Tamar is a believer in the notion that Product teams’ fundamental role is simple: to make customers successful. Anything else is simply a means to the end of customers succeeding. Yet far too many teams become distracted by other things–and perhaps chief among those are metrics. At their best, metrics are a powerful tool, in particular when they act as a near-perfect proxy for your desired end (i.e., making customers successful). At their worst, they actually lead Product to do things that may be short- or medium-term productive, but are not fundamentally aligned to your more important long term mission.
All of this ladders up to one framework that the best teams embrace: seeking the global maximum outcome, rather than the local maximum. In this specific example, Growth teams can very easily get distracted in efforts that find the local maximum. A ruthless focus on optimizing every piece of copy, every landing page, and every step in a funnel does lead to higher-converting pages and therefore productive outcomes. But it can also lead you to lose sight of your customer.
Slack’s Expansion Team implemented several simple ways to beat back the temptation to focus on the local maximum. The first was simple: focus on helping customers understand the value of Slack and how teams become successful by using Slack, not on optimizing the funnel. Then, rather than fixating on how customers moved from one step of the funnel to the next, the team began to focus on how well customers understood what each step was trying to communicate. The team also redefined their North Star metric to the best possible proxy for what a customer succeeding looked like, along the lines of “more than X people sending Y messages per week”.
A final gem that Tamar shared in this discussion is a call to action for Product leaders–one that not only will help you find the global maximum, but also casts the role of Product leadership in delightful simplicity… and removes the undue pressure that many Product leaders feel to be a strategic visionary.

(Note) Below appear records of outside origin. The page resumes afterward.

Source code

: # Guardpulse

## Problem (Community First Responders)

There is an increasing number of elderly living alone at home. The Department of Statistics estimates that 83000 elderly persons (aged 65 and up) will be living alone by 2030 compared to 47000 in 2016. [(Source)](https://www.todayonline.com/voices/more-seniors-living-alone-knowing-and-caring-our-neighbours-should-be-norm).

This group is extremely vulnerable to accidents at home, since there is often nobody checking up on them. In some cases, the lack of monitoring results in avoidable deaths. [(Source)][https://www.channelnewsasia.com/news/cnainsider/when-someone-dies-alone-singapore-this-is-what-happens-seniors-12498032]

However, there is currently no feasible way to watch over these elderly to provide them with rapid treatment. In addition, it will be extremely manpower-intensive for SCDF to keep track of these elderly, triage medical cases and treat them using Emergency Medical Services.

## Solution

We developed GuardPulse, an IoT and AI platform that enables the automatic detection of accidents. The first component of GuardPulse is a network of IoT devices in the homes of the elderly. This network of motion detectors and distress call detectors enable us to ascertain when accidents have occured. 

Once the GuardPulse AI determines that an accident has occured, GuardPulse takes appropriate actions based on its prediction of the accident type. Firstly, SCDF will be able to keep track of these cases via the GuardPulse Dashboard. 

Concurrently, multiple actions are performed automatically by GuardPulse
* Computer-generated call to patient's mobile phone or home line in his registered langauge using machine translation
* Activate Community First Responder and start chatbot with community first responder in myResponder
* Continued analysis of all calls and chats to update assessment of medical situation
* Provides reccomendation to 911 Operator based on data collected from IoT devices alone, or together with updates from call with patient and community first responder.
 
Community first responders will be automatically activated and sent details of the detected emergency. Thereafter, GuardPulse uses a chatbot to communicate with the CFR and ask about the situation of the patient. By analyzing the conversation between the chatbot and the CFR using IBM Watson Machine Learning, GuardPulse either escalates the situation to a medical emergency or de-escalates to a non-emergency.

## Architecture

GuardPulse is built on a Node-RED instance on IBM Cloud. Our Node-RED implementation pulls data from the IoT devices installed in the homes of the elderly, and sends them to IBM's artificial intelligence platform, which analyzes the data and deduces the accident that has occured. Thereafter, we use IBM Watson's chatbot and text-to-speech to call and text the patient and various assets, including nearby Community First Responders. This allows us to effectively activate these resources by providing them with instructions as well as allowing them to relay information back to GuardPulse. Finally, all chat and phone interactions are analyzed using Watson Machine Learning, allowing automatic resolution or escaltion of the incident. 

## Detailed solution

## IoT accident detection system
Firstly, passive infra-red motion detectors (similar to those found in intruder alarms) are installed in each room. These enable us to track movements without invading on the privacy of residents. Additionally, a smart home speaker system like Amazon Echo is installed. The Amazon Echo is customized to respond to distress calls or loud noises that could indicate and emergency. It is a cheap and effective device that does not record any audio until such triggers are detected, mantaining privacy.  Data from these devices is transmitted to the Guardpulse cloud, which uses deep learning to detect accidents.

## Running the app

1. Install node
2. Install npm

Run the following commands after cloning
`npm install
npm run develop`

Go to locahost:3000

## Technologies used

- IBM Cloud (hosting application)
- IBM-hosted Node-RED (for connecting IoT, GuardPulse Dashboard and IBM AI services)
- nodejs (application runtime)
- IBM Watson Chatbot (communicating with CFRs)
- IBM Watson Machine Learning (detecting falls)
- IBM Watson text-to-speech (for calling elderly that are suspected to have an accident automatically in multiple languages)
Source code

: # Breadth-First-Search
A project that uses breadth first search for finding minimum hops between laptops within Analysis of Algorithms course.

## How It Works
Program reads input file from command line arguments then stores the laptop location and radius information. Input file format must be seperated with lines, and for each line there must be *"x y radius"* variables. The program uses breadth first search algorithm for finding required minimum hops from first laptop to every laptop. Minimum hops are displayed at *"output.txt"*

“Your job is not to sit in a room and come up with a strategy. It’s to talk to a lot of people. Talk to a lot of customers. Talk to other Product Managers, Engineers, Executives. Then assimilate all of that information and come up with something that is compelling. But you have to also have an opinion.”
To be the best Product leader, you need to understand how the product is built
A final area we touched on was the relationship between Product and Engineering. One of the top things that Tamar suggests for Product to become the best partner to Engineering is to learn how hard it is to build things. Whether that means learning to code, building a side project, or going really deep on how a spec will come to life within an existing product ecosystem, understanding how things are built will pay lasting dividends.
On one hand, Product leaders will better appreciate what it takes to bring products and features to life, creating a more empathetic and productive relationship. To illustrate the opposite of what this looks like, Tamar shared the story of a Product leader in a former life that was described by Engineering as, “somebody who sees a spec and a press release… and nothing in between.”
A second benefit of going deep in understanding how to build is that Product leaders will be able to sense if engineering teams are being overly cautious or aggressive in providing project estimates. This is invaluable in the (relatively rare) situations where Engineering teams feel strongly about whether a feature should be built or not; and use high or low estimates as a tool to influence whether the feature is built.